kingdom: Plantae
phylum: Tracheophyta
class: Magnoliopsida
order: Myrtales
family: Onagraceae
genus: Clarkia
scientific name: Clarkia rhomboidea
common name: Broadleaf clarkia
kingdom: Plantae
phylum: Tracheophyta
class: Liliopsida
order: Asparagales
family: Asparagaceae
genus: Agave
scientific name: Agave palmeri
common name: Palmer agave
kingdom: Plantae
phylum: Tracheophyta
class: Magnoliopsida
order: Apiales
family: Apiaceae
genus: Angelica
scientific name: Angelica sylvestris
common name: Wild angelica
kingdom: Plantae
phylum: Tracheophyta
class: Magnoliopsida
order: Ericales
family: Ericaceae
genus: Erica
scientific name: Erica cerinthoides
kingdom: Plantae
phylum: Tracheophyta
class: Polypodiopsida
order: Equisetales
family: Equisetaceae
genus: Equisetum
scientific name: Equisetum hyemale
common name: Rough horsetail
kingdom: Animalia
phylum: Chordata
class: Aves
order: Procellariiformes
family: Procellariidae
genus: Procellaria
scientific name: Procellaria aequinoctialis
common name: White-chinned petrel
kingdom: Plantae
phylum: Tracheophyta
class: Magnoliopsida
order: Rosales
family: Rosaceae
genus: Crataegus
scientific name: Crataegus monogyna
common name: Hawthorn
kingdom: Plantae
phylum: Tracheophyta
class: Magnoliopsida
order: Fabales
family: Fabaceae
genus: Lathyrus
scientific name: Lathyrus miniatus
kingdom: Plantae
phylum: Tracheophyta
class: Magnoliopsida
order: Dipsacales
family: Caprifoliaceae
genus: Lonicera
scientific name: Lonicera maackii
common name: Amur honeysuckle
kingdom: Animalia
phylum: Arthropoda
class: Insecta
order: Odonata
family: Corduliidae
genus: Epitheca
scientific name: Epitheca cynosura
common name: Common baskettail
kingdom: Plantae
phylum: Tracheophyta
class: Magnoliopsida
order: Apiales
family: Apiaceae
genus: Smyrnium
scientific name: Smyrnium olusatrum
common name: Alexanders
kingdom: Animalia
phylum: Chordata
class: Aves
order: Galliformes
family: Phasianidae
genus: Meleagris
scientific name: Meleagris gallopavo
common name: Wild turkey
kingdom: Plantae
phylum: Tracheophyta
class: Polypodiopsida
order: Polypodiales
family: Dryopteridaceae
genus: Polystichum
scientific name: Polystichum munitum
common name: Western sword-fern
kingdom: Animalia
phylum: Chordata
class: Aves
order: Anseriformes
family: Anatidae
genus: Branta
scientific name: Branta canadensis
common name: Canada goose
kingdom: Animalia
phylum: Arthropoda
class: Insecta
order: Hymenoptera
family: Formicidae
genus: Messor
■ ■ ■ ■ ■
Copy the lines of the rows above without any changes, starting at the line with "genus: Branta" and continuing through the very last line.

◆ THE SOLUTION ◆
genus: Branta
scientific name: Branta canadensis
common name: Canada goose
kingdom: Animalia
phylum: Arthropoda
class: Insecta
order: Hymenoptera
family: Formicidae
genus: Messor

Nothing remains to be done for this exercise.